## Problem
In the records below, some lines contain "none"; state the number of such lines and nothing else.

## Recorded data

::::::::

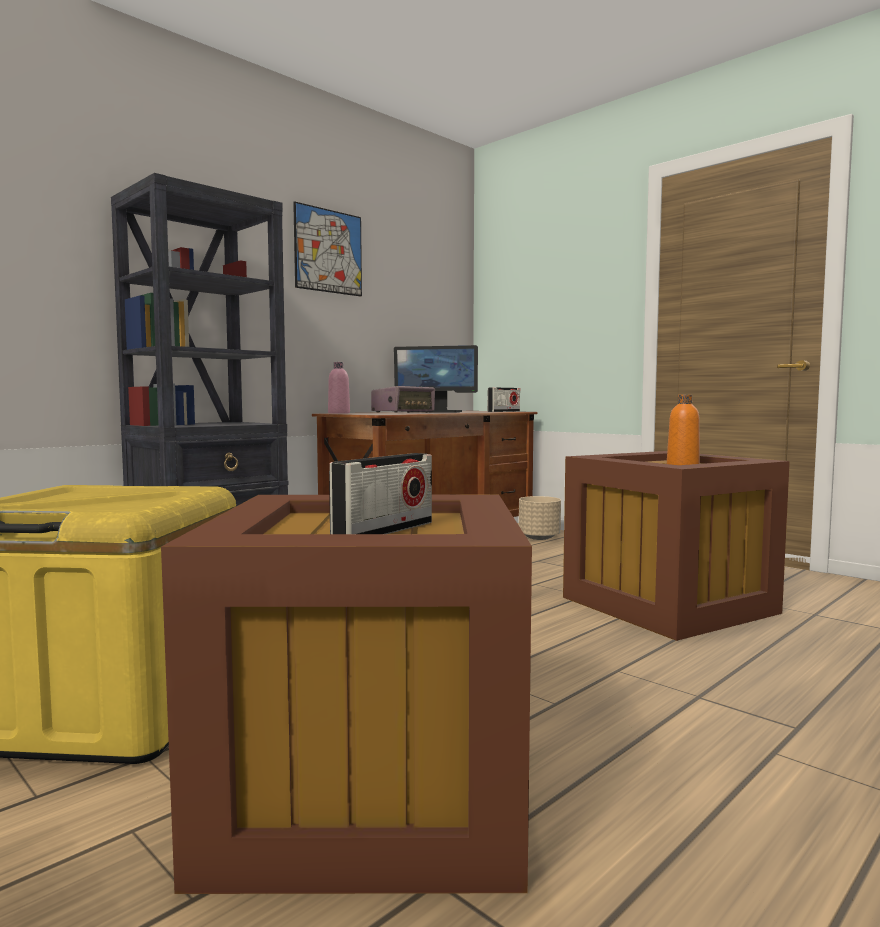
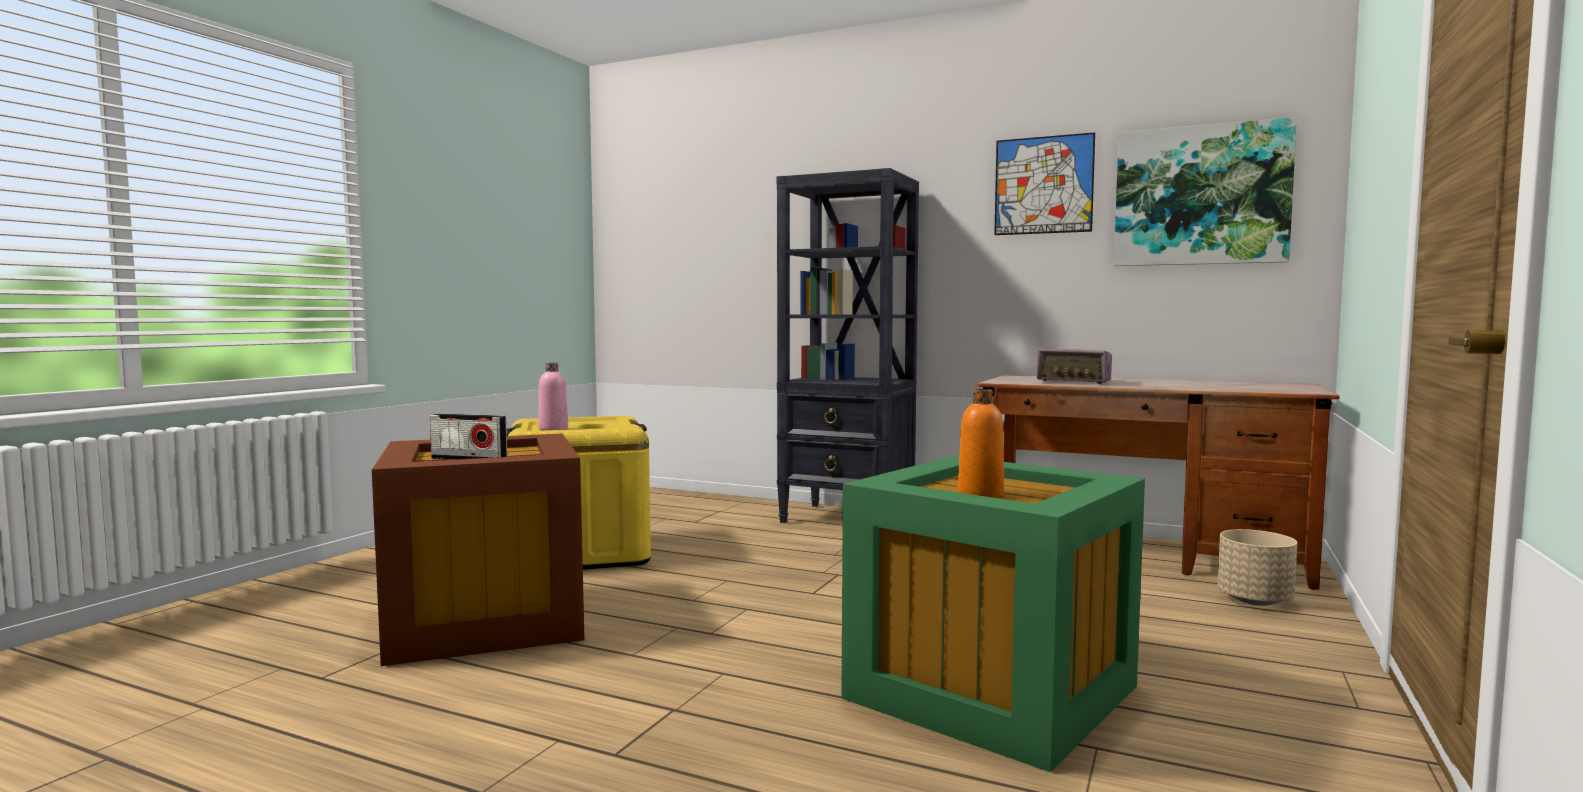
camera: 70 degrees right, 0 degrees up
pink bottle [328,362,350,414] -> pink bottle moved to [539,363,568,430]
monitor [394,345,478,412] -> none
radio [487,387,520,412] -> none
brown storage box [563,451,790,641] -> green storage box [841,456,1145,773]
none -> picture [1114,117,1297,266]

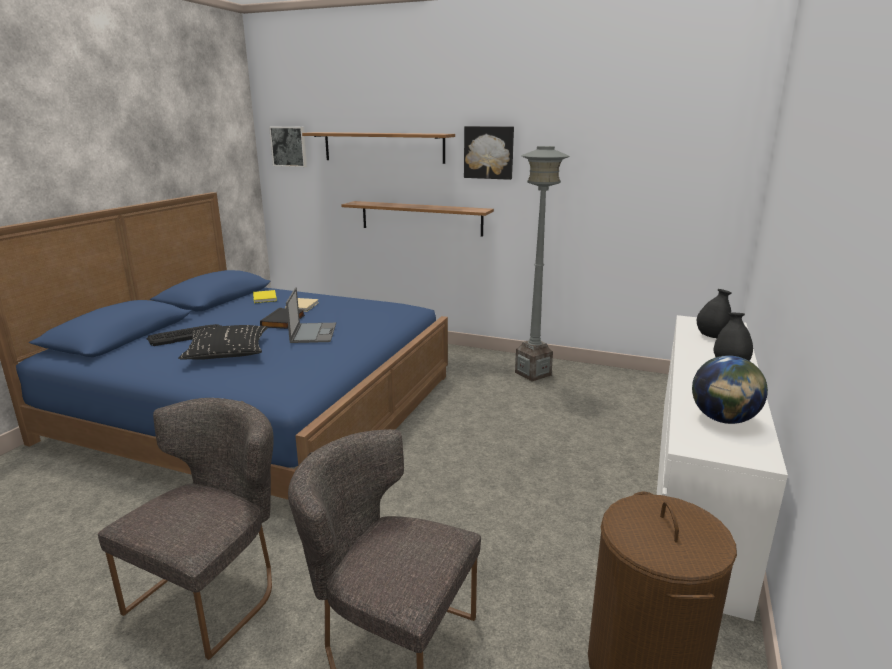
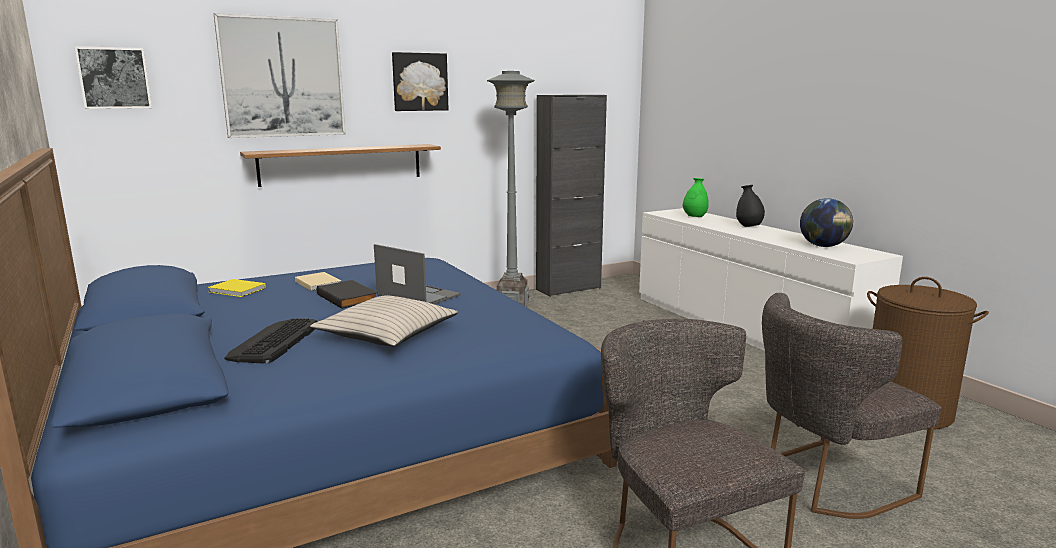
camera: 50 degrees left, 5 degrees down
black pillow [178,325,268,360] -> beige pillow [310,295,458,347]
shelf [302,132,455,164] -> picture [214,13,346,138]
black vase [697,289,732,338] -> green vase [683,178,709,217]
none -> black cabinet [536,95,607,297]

::::::::

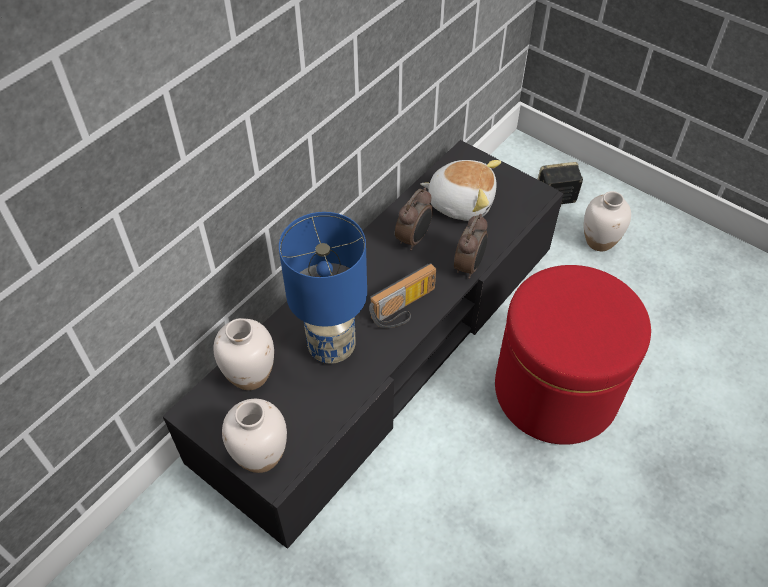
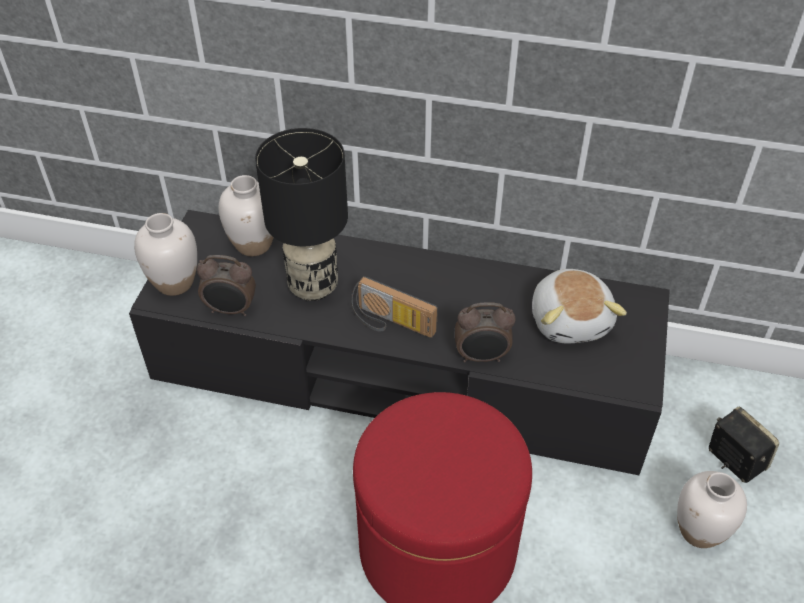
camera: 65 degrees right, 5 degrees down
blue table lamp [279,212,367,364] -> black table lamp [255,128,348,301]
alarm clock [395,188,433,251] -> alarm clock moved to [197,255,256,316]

::::::::

## Exercise result
4